In the past her angst was limited to me prodding her NOT to buy made in China, but to instead make every purchase a hard-target search to buy American - especially online.

(see: http://www.americansworking.com/index.html).

Then her eyes rolled when I refused to have anything I purchased put into a plastic shopping bag. I've told 1000 retail clerks, "plastic comes from oil, that causes wars, that kill innocent people, and I won't be a part of that global crime spree."

However, now my wife must endure my new retail teachable moment. I now ask businesses at which we shop if they want to be paid in worthless paper dollars or real silver money, while holding up a new, 1 troy ounce silver round.

The reaction of most people who have never eyeballed (or even held) a pure ounce of precious metals in their hand is enlightening. People's eyes light up like a Christmas tree when offered payment in silver.

Many small, owner-run local, small businesses are THRILLED to be asked to take silver as payment for services. I have had my Hummer serviced, bought hunting equipment, food direct from an organic farmer, and even a solar power generator paid with precious metals.

Just as important, I am conditioning these same merchants to look at me as a preferred, hard-money customer – especially when the dollar falls.

"Where did you get that silver, and how can I get some?" is also a very common question. Apmex.com and eBay is my standard reply.

Why is offering people you do business with the option to pay in silver so important?

It's actually quite simple. If you are in a movie theater, and 3 people walk out, you will barely notice it. But if 10 people dash out, the rest of the crowd will start to think they know something and head for the exits.

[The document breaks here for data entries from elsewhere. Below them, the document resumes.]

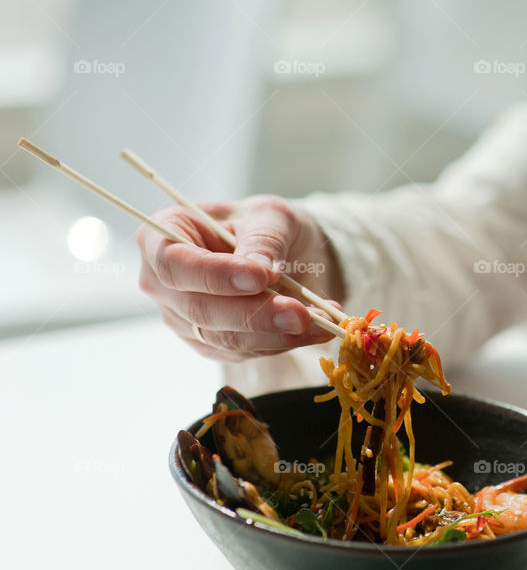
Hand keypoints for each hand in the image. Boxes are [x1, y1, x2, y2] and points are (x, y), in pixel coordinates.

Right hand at [137, 195, 344, 361]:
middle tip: (302, 313)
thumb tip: (261, 269)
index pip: (175, 265)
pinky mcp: (211, 344)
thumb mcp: (270, 217)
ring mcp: (183, 319)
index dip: (215, 276)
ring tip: (322, 320)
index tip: (260, 278)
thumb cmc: (265, 224)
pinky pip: (245, 352)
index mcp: (161, 238)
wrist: (282, 252)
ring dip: (277, 335)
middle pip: (200, 310)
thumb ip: (263, 240)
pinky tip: (316, 329)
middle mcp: (163, 284)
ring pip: (225, 338)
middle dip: (256, 315)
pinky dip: (284, 343)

People who own silver know the reasons why it keeps going up, but they are not usually very chatty about telling others. For the bull market in precious metals to power forward to the next level, it's in the enlightened self interest of every bullion investor to start offering to pay others in metals.

One man named John Chapman, aka: Johnny Appleseed, made eating apples mainstream in America in under 20 years.

Imagine what 1 million silver bullion owners can do in 12 months trying to mainstream silver as payment for goods and services.

Try tipping a waiter with a ½ ounce silver round or silver war nickels and explain why. Give silver bullion Christmas, birthday, graduation and thank you gifts. My clients LOVE getting silver rounds as my thank you for their referral of new gold stock mutual fund clients.

The allure of precious metals is thousands of years old; it's nearly in our DNA. If you have never seen the way people's eyes light up when holding a real silver round, try it. You will be shocked by what you witness.

With the vast majority of Americans having never held a 1 ounce, of any precious matal in their hand, there is much work to do. There are hundreds of millions of teachable opportunities in the lives of bullion owners that NEED to be seized.

Consider this your marching orders from Silver General Woody O'Brien: get off your silver ASSets and stop JUST accumulating silver, and start giving and spending it as money. Start letting others feel silver as indestructible tender in their hands.

Become a silver enabler. Help people reconnect with that precious metals DNA in all of us that craves real money in the palm of our hand.

Max Keiser's prediction of $500 silver can come to pass, and crush bankster criminals like JP Morgan like a bug on a windshield, if just one thing happens:

Current owners of bullion treat silver as the proverbial candle of Matthew in verse 5:15:

"Neither do men light a candle and put it under a bushel, but upon a candlestick, that it may shine to all that are in the house".

At this moment in history, Silver can do more than just save your wealth and others you teach about it. Silver (and gold) can save the world from more decades of bankster war and debt slavery.

The protesters in Europe and Alex Jones are on point: the world faces a choice between the banksters or us. Choose!

I vote we keep the guillotines in storage and bankrupt the banksters with silver rounds before jailing them (the real terrorists) at Gitmo!